You know, over the past few weeks, I’ve seen a number of patients, family and friends dealing with, or talking about, shingles. Often the questions are about passing it to other people and whether they should quarantine themselves. Shingles, or in medical jargon, Herpes Zoster, is a rash caused by the same virus that causes chickenpox. When you are young, after you’ve used up all of your calamine and Tylenol, you think you’ll never have to worry about chickenpox again.
You are half-right. The virus goes dormant in your body; but when you get older, it rears its ugly head as shingles. (Kind of like the way Pokémon evolve — if you don’t understand this reference, ask a 6-12 year old!) Shingles often presents with a burning, tingling pain on only one side of the body or face.
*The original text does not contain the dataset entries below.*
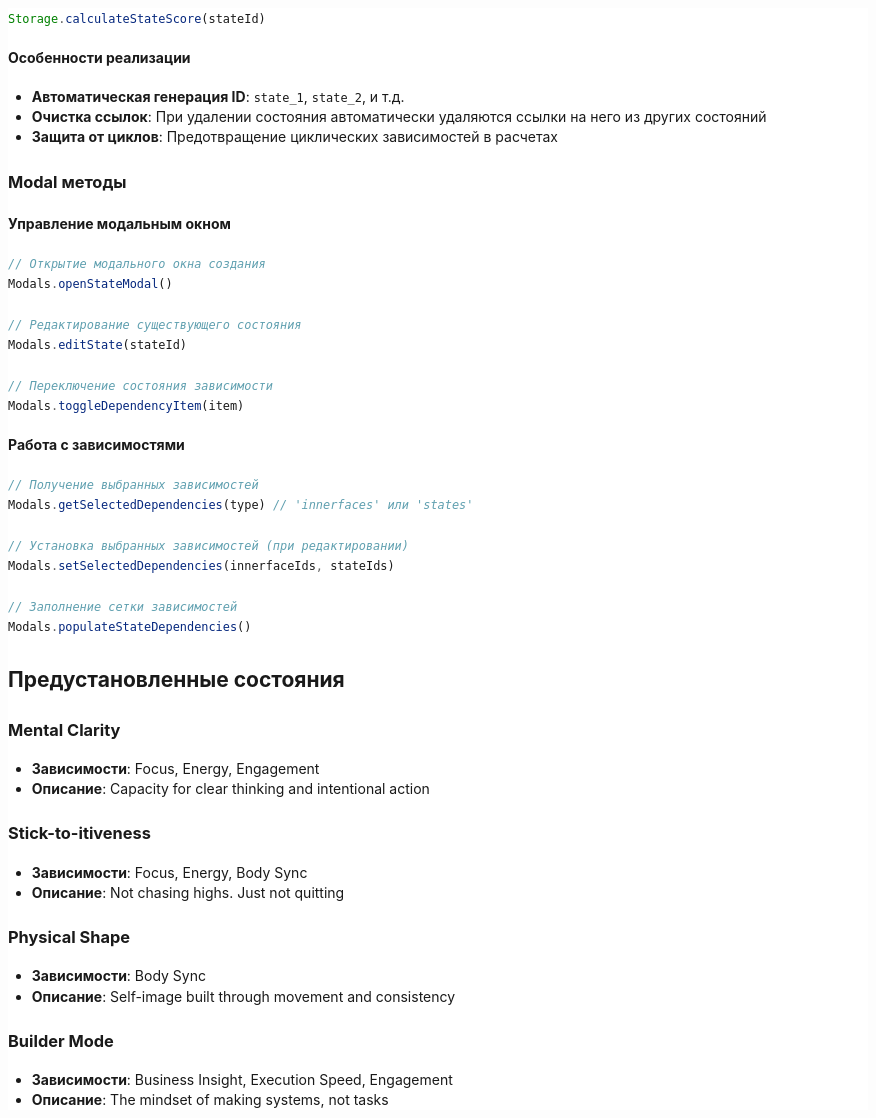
 ```javascript
Storage.calculateStateScore(stateId)
```

#### Особенности реализации
- **Автоматическая генерация ID**: `state_1`, `state_2`, и т.д.
- **Очистка ссылок**: При удалении состояния автоматически удаляются ссылки на него из других состояний
- **Защита от циклов**: Предотвращение циклических зависимостей в расчетах

### Modal методы

#### Управление модальным окном
```javascript
// Открытие модального окна создания
Modals.openStateModal()

// Редактирование существующего состояния
Modals.editState(stateId)

// Переключение состояния зависимости
Modals.toggleDependencyItem(item)
```

#### Работа с зависимостями
```javascript
// Получение выбранных зависимостей
Modals.getSelectedDependencies(type) // 'innerfaces' или 'states'

// Установка выбранных зависимостей (при редактировании)
Modals.setSelectedDependencies(innerfaceIds, stateIds)

// Заполнение сетки зависимостей
Modals.populateStateDependencies()
```

## Предустановленные состояния

### Mental Clarity
- **Зависимости**: Focus, Energy, Engagement
- **Описание**: Capacity for clear thinking and intentional action

### Stick-to-itiveness
- **Зависимости**: Focus, Energy, Body Sync
- **Описание**: Not chasing highs. Just not quitting

### Physical Shape
- **Зависимости**: Body Sync
- **Описание**: Self-image built through movement and consistency

### Builder Mode
- **Зависимости**: Business Insight, Execution Speed, Engagement
- **Описание**: The mindset of making systems, not tasks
This is usually followed by red patches on the skin and small fluid filled blisters. Within 5-7 days, the blisters will dry and scab over and are usually gone within 2-4 weeks. Although most people recover without complications, approximately 1 in 5 people will develop pain, called neuralgia, which can continue for months or even years after the rash resolves. Occasionally, serious complications can occur such as skin infections or scarring, pneumonia, hearing problems, blindness, brain and nerve problems and rarely, death.
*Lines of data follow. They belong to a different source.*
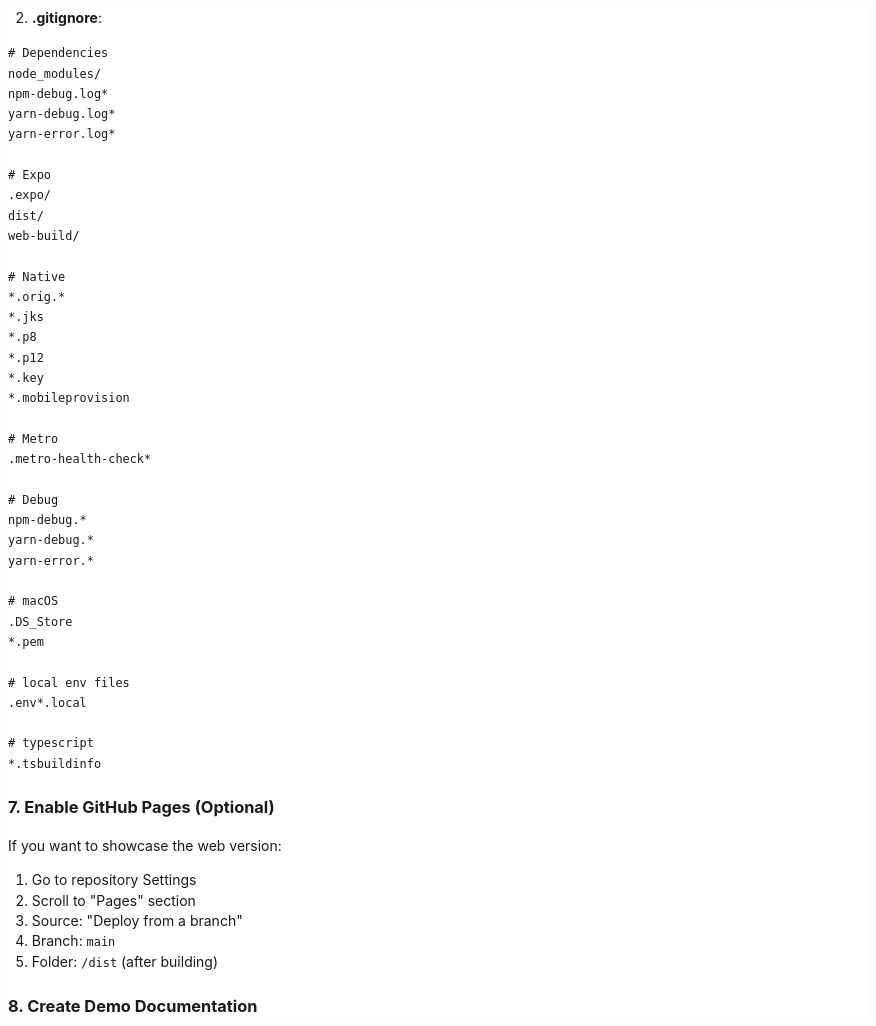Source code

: 2. **.gitignore**:
```
# Dependencies
node_modules/
npm-debug.log*
yarn-debug.log*
yarn-error.log*

# Expo
.expo/
dist/
web-build/

# Native
*.orig.*
*.jks
*.p8
*.p12
*.key
*.mobileprovision

# Metro
.metro-health-check*

# Debug
npm-debug.*
yarn-debug.*
yarn-error.*

# macOS
.DS_Store
*.pem

# local env files
.env*.local

# typescript
*.tsbuildinfo
```

### 7. Enable GitHub Pages (Optional)

If you want to showcase the web version:

1. Go to repository Settings
2. Scroll to "Pages" section
3. Source: "Deploy from a branch"
4. Branch: `main`
5. Folder: `/dist` (after building)

### 8. Create Demo Documentation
You cannot give shingles to your family or friends. You can however spread the virus to someone who has never had chickenpox, if they touch the shingles rash or fluid from it. However, this person would develop chickenpox and not shingles. Once the rash has crusted, you are no longer able to spread the virus.
So what can we do? If you think you might have shingles, the first step is to see your doctor or nurse practitioner immediately. Powerful medications against the virus are effective, in many people, if started within 72 hours of rash presentation. But we must act quickly. It is recommended to cover the rash and avoid contact with infants, children, pregnant women and adults who have never had chickenpox. Rest is also important to make sure that your immune system isn’t compromised.
If you are at risk of shingles (over 50, undergoing chemotherapy or immunosuppressant therapy or have a compromised immune system for any other reason) you may consider the shingles vaccine. Currently, there are two vaccines available; you should discuss the advantages and disadvantages of each with your healthcare provider. Side effects are generally mild with both vaccines and far better than getting shingles.
So provided that you are covering your rash and not hanging out at the maternity ward or repeatedly handling and kissing babies (politicians take note), you can mingle with the shingles. Take care of yourselves and each other.